大陆边缘盆地是大陆风化剥蚀产物的主要沉积汇,其中有机碳的埋藏通量及其控制机制的研究对于理解全球碳循环具有重要科学意义。本研究基于南海东北部台西南盆地TWS-1岩芯的AMS14C测年、总有机碳、总氮含量和稳定碳同位素组成的分析,探讨了末次盛冰期23ka BP以来南海东北部陆源有机碳的来源、历史和影响机制。与潜在物源端元对比表明,台湾是研究站位沉积物陆源有机碳的主要物源,相对海源其贡献比例约为58%,陆源物质可能主要通过海底峡谷水道和低海平面时期陆架河流输入。重建的陆源有机碳通量在末次冰消期早期(19-13kaBP)和中全新世(7-4ka BP)期间有两个峰值,分别约0.16g/(cm^2·ka)和0.09g/(cm^2·ka)。综合分析表明,二者分别受控于冰期低海平面时期增强的陆架风化剥蚀和全新世季风强盛期降水驱动的古台湾岛剥蚀。我们的工作表明冰期-间冰期循环中海平面和季风分别驱动的大陆边缘有机碳埋藏可能对全球碳循环和大气CO2浓度演变有重要影响。

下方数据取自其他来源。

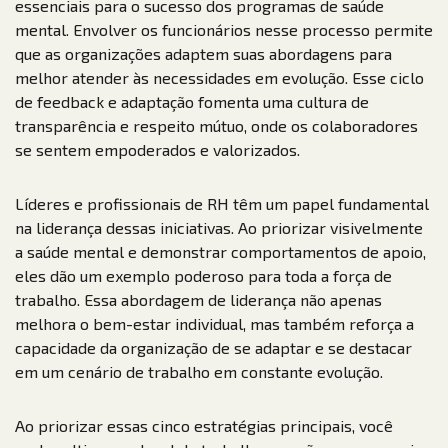
essenciais para o sucesso dos programas de saúde
mental. Envolver os funcionários nesse processo permite
que as organizações adaptem suas abordagens para
melhor atender às necessidades em evolução. Esse ciclo
de feedback e adaptação fomenta uma cultura de
transparência e respeito mútuo, onde os colaboradores
se sentem empoderados e valorizados.
Líderes e profissionais de RH têm um papel fundamental
na liderança dessas iniciativas. Ao priorizar visivelmente
a saúde mental e demonstrar comportamentos de apoio,
eles dão um exemplo poderoso para toda a força de
trabalho. Essa abordagem de liderança não apenas
melhora o bem-estar individual, mas também reforça a
capacidade da organização de se adaptar e se destacar
em um cenário de trabalho em constante evolução.
Ao priorizar essas cinco estratégias principais, você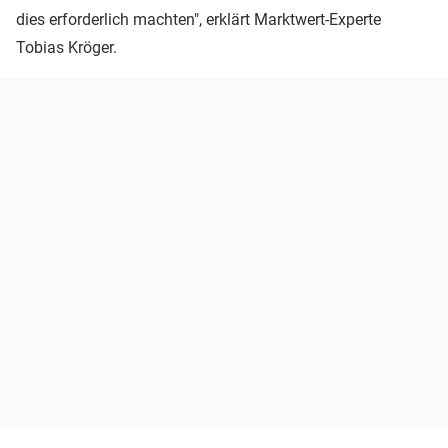
dies erforderlich machten", erklärt Marktwert-Experte
Tobias Kröger.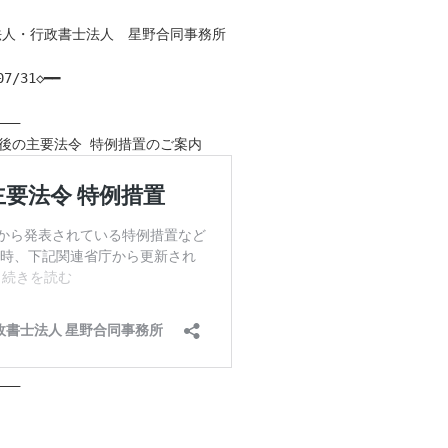
法書士法人・行政書士法人　星野合同事務所

7/31◇━━

――

――
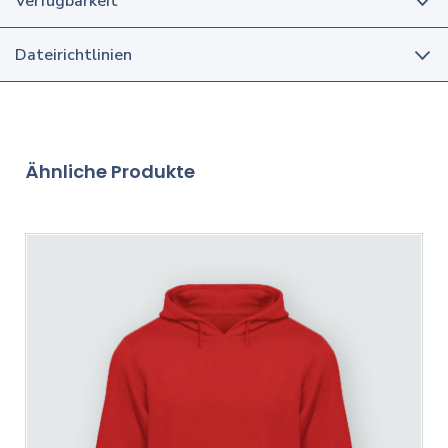
Verfügbarkeit
Dateirichtlinien
Ähnliche Produkte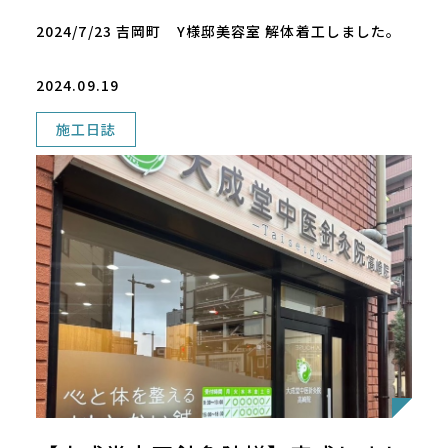
2024/7/23 吉岡町 Y様邸美容室 解体着工しました。
2024.09.19
施工日誌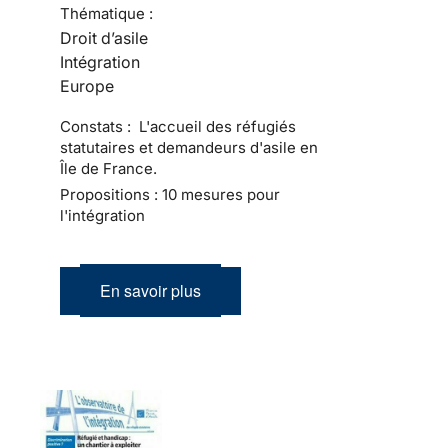
Thématique :
Droit d’asile
Intégration
Europe
Constats : L'accueil des réfugiés
statutaires et demandeurs d'asile en
Île de France.
Propositions : 10 mesures pour
l'intégration
En savoir plus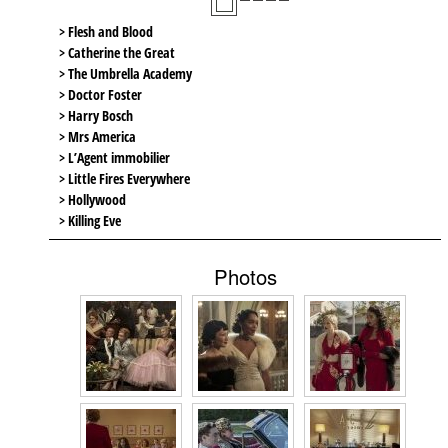
> Flesh and Blood
> Catherine the Great
> The Umbrella Academy
> Doctor Foster
> Harry Bosch
> Mrs America
> L’Agent immobilier
> Little Fires Everywhere
> Hollywood
> Killing Eve
Photos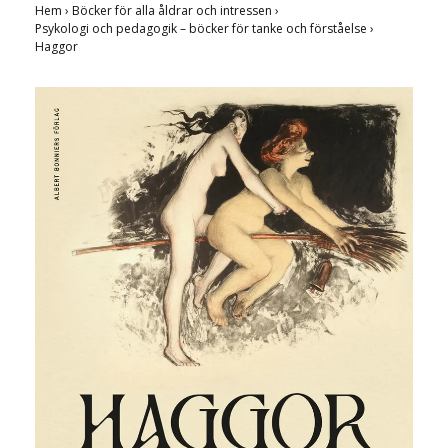
Hem
›
Böcker för alla åldrar och intressen
›
Psykologi och pedagogik – böcker för tanke och förståelse
›
Haggor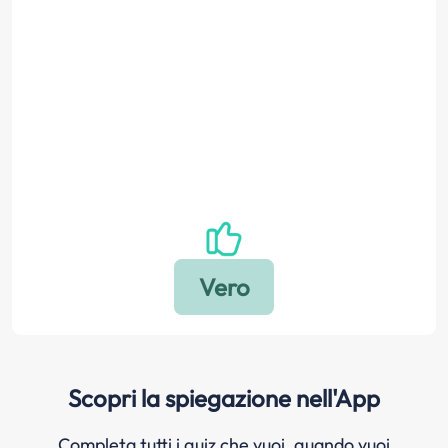
Scopri la spiegazione nell'App
Completa tutti i quiz che vuoi, quando vuoi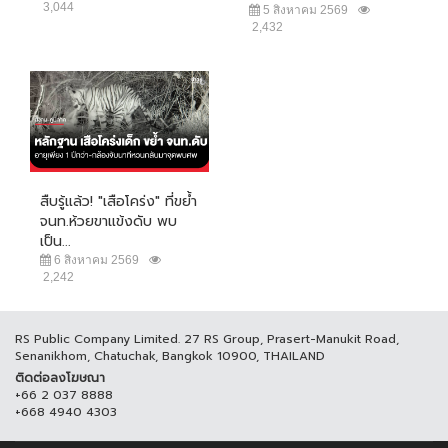
3,044
5 สิงหาคม 2569
2,432
สืบรู้แล้ว! "เสือโคร่ง" ที่ขย้ำ
จนท.ห้วยขาแข้งดับ พบ
เป็น...
6 สิงหาคม 2569
2,242
RS Public Company Limited. 27 RS Group, Prasert-Manukit Road,
Senanikhom, Chatuchak, Bangkok 10900, THAILAND
ติดต่อลงโฆษณา
+66 2 037 8888
+668 4940 4303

The continental margin basin is the main sedimentary sink of the products of continental weathering and erosion. The burial of organic carbon is of great scientific significance for understanding the global carbon cycle. This study is based on the analysis of AMS14 C dating, total organic carbon, total nitrogen content, and stable carbon isotope composition of the Core TWS-1 in the Taixinan Basin of the northeastern South China Sea to reveal the source, history, and driven force of terrigenous organic carbon in the study area since the last glacial. Comparison with potential source end-members shows that Taiwan Island was the main source of terrigenous organic carbon to the study site, contributing 58% of the total. The terrigenous materials were mainly transported through submarine canyon channels and shelf rivers during the sea level low-stands. The reconstructed terrigenous organic carbon flux shows two peaks of 0.16 g/(cm^2·ka) during the early deglaciation(19-13 ka BP) and 0.09 g/(cm^2·ka) during the middle Holocene(7-4 ka BP). The comprehensive analysis showed that the two peaks were controlled by the enhanced erosion of the continental shelf during the glacial low sea level stands and the intensified erosion in ancient Taiwan Island driven by precipitation during the Holocene maximum monsoon period. Therefore, we believe that the burial of organic carbon in continental margin driven by sea level change and monsoon during the glacial-interglacial cycle may have considerable effects on the global carbon cycle and the evolution of atmospheric CO2 concentration.